La néphropathie du diabète de type 2 particulièrement au stade de réduction néphronique avec insuffisance rénale avancée est caractérisée par une inflation hydrosodée est en partie responsable de l'hypertension artérielle. Cette hyperhydratation favorise l'absence de chute tensionnelle nocturne, elle même génératrice d'hypertrophie ventriculaire gauche et de dysfonction diastolique. Dans certains cas, cette surcharge est même suffisamment importante pour entrainer un oedème pulmonaire. Ces situations sont volontiers interprétées comme témoignant d'une insuffisance cardiaque alors qu'en réalité, la fonction systolique est normale et l'oedème pulmonaire traduit seulement l'augmentation des pressions capillaires pulmonaires liée à la rétention hydrosodée (oedème de surcharge). Nous avons été frappés chez nos patients diabétiques de type 2 débutant l'épuration extra-rénale de devoir réaliser une soustraction de 6 à 7 kg en moyenne sur l'espace d'un mois pour obtenir le poids sec réel des malades.

La prévention de cette surcharge hydro-sodée nécessite la restriction sodée stricte souvent non prescrite ou mal suivie par les patients (problème d'adhérence en particulier dans cette population).
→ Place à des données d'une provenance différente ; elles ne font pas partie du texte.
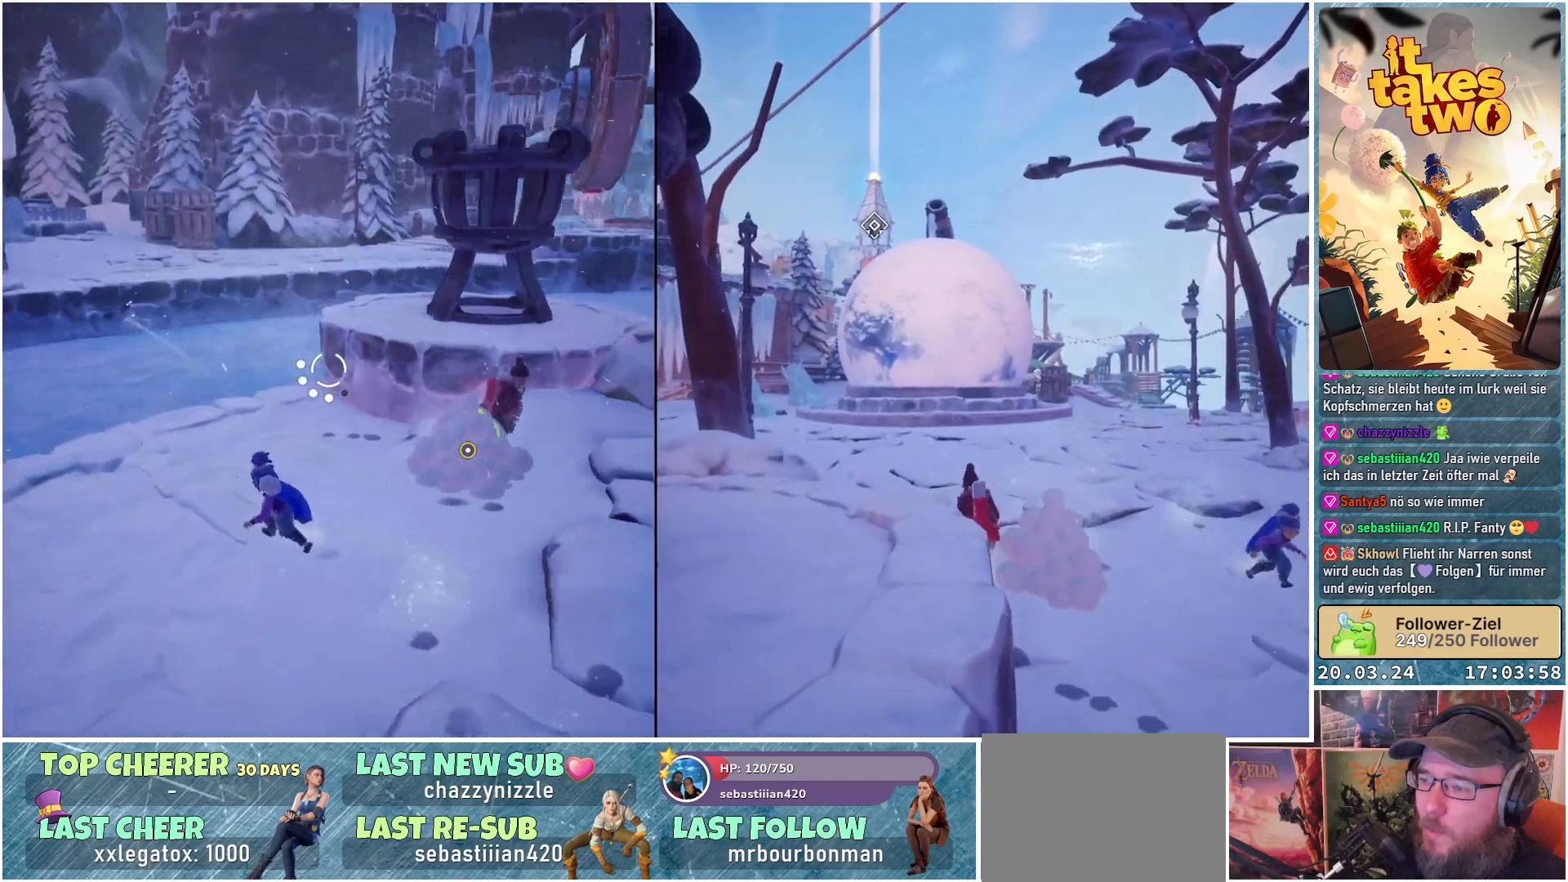
{"buttons": ["L2"], "left_stick": "left", "right_stick": "right", "events": []}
Le recours au traitement diurétique est habituellement nécessaire. A ce niveau de fonction rénale, il s'agit essentiellement des diurétiques de l'anse puisque les diurétiques thiazidiques sont inefficaces et les diurétiques épargneurs du potassium contre-indiqués en raison du risque létal d'acidose métabolique hyperkaliémique.
L'utilisation des diurétiques a été fortement controversée chez les sujets diabétiques notamment l'utilisation des diurétiques thiazidiques. En fait, les principaux reproches faits à ces médicaments à savoir l'insulino-résistance, le risque d'hyperlipémie sont essentiellement secondaires à la déplétion potassique induite par ces médicaments (surtout les thiazidiques donnés à trop fortes doses dans le passé) chez des sujets à fonction rénale normale. Ce risque est virtuellement absent chez des patients en insuffisance rénale, diabétiques qui sont davantage menacés par l'hyperkaliémie.
Le furosémide et le bumétamide sont les deux diurétiques de lanse les plus largement utilisés en France. Pour des raisons pharmacodynamiques, la posologie unitaire doit être augmentée proportionnellement à la réduction de filtration glomérulaire. En effet pour attteindre leur récepteurs tubulaires endoluminaux, ces anions organiques doivent être secrétés par le tubule proximal, processus actif en compétition avec la créatinine et dautres substances endogènes qui saccumulent au cours de linsuffisance rénale. L'idéal est de réaliser une titration progressive pour déterminer la posologie unitaire efficace. En pratique on peut considérer qu'une réduction de moitié de la fonction rénale nécessite un doublement de la dose, une réduction de fonction rénale à 25 %, une dose quadruple, etc&. La multiplication des doses unitaires dans la journée en deux prises ou trois prises permet de multiplier leffet natriurétique sur la journée et évite la réabsorption sodée à distance d'une prise unique. Les formes à libération prolongée n'ont que peu d'intérêt en présence d'une insuffisance rénale sévère car le pic plasmatique du médicament est émoussé et ceci ralentit ou prévient sa sécrétion tubulaire et son accès aux sites d'action. Le rapport d'efficacité est d'environ 1 mg de bumétamide pour 20 à 40 mg de furosémide en administration orale.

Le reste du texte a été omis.